Singapore Post just announced a whopping full-year net profit of S$245.1 million (US$188 million) for the financial year ending on Mar 31. This number is more than double compared to last year’s figures, with the company attributing this success to an “exceptional gain” from the sale of its Australia business. SingPost shared this information in a media release on Thursday, May 15, highlighting a net exceptional gain of S$222.2 million for the year. The gain included a profit from the disposal of SingPost Australia Investments amounting to S$302.1 million and a fair value gain on properties of S$15.2 million, offset slightly by impairment charges of S$79.6 million mainly for Quantium Solutions.
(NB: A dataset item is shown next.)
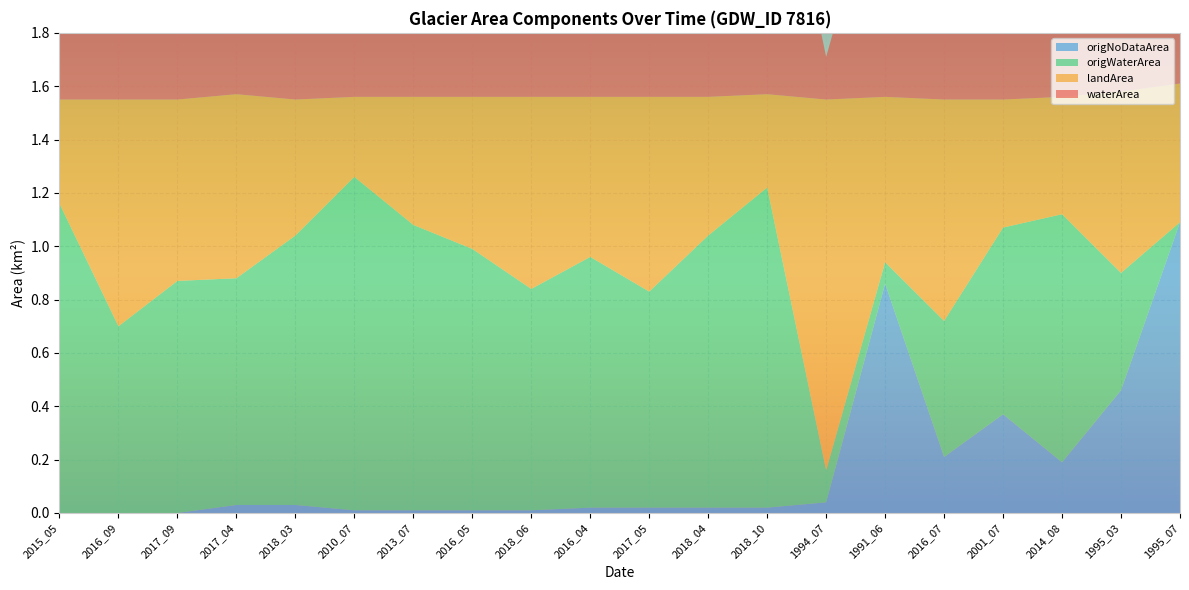

Reading left to right, extract all data points from this chart.

waterArea: 2015_05=1.2	2016_09=0.7	2017_09=0.9	2017_04=0.9	2018_03=1.0	2010_07=1.3	2013_07=1.1	2016_05=1.0	2018_06=0.8	2016_04=1.0	2017_05=0.8	2018_04=1.0	2018_10=1.2	1994_07=0.2	1991_06=0.9	2016_07=0.7	2001_07=1.1	2014_08=1.1	1995_03=0.9	1995_07=1.0
landArea: 2015_05=0.4	2016_09=0.8	2017_09=0.7	2017_04=0.7	2018_03=0.5	2010_07=0.3	2013_07=0.5	2016_05=0.6	2018_06=0.7	2016_04=0.6	2017_05=0.7	2018_04=0.5	2018_10=0.3	1994_07=1.4	1991_06=0.6	2016_07=0.8	2001_07=0.5	2014_08=0.4	1995_03=0.7	1995_07=0.5
origWaterArea: 2015_05=1.2	2016_09=0.7	2017_09=0.9	2017_04=0.8	2018_03=1.0	2010_07=1.2	2013_07=1.1	2016_05=1.0	2018_06=0.8	2016_04=0.9	2017_05=0.8	2018_04=1.0	2018_10=1.2	1994_07=0.1	1991_06=0.1	2016_07=0.5	2001_07=0.7	2014_08=0.9	1995_03=0.4	1995_07=0.0
origNoDataArea: 2015_05=0.0	2016_09=0.0	2017_09=0.0	2017_04=0.0	2018_03=0.0	2010_07=0.0	2013_07=0.0	2016_05=0.0	2018_06=0.0	2016_04=0.0	2017_05=0.0	2018_04=0.0	2018_10=0.0	1994_07=0.0	1991_06=0.9	2016_07=0.2	2001_07=0.4	2014_08=0.2	1995_03=0.5	1995_07=1.1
The decision to sell the Australian business, Freight Management Holdings (FMH), was made public in December 2024, with the company entrusting the sale to private equity firm Pacific Equity Partners. The anticipated gain from the sale was estimated to be S$312.1 million, as stated in a Singapore Exchange filing at the time. SingPost revealed that the proceeds from this sale have been used to reduce debt, provide returns to shareholders, strengthen the company’s financial position, and support future growth opportunities. Additionally, the board proposed a special dividend of S$202.5 million at 9 cents per ordinary share, pending shareholder approval at the 33rd Annual General Meeting, with payment and record dates to be confirmed later.
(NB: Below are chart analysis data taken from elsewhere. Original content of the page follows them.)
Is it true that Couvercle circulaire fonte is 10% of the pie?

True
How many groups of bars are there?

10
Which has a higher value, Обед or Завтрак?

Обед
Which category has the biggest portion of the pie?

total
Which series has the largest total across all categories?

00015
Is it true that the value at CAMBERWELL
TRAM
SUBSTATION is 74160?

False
Despite the impressive net profit figures, SingPost experienced a decline in underlying net profit of over 40% to S$24.8 million for the financial year when excluding the exceptional gain. The company even reported a net loss of S$0.5 million in the second half of the year, a stark contrast to the S$28.1 million profit during the same period in the previous year. SingPost attributed this downturn to the increasingly challenging and uncertain conditions in the global logistics landscape, emphasizing the impact of these conditions on their operations. The full-year revenue of S$813.7 million saw a 7.5% year-on-year decrease, primarily affected by difficulties in the international segment, which saw a revenue drop of 11.2% to S$494.3 million. The Singapore segment, on the other hand, experienced a modest revenue increase of 2.9% to S$326.7 million, driven by the property business’s strong revenue growth of 11.9% to S$86.9 million.
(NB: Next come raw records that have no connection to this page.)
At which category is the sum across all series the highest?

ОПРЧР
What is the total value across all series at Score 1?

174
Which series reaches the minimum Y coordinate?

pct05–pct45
Looking ahead, SingPost acknowledged the challenging global economic outlook, marked by trade tensions and disrupted international trade flows. The company anticipates these conditions to persist in the upcoming financial year, prompting them to refocus on their core business activities post the divestment of the Australia business. Efforts are underway to enhance operational efficiencies and streamline operations to address cost concerns. The ongoing strategic review aims to position SingPost for sustainable growth and profitability in the dynamic market landscape.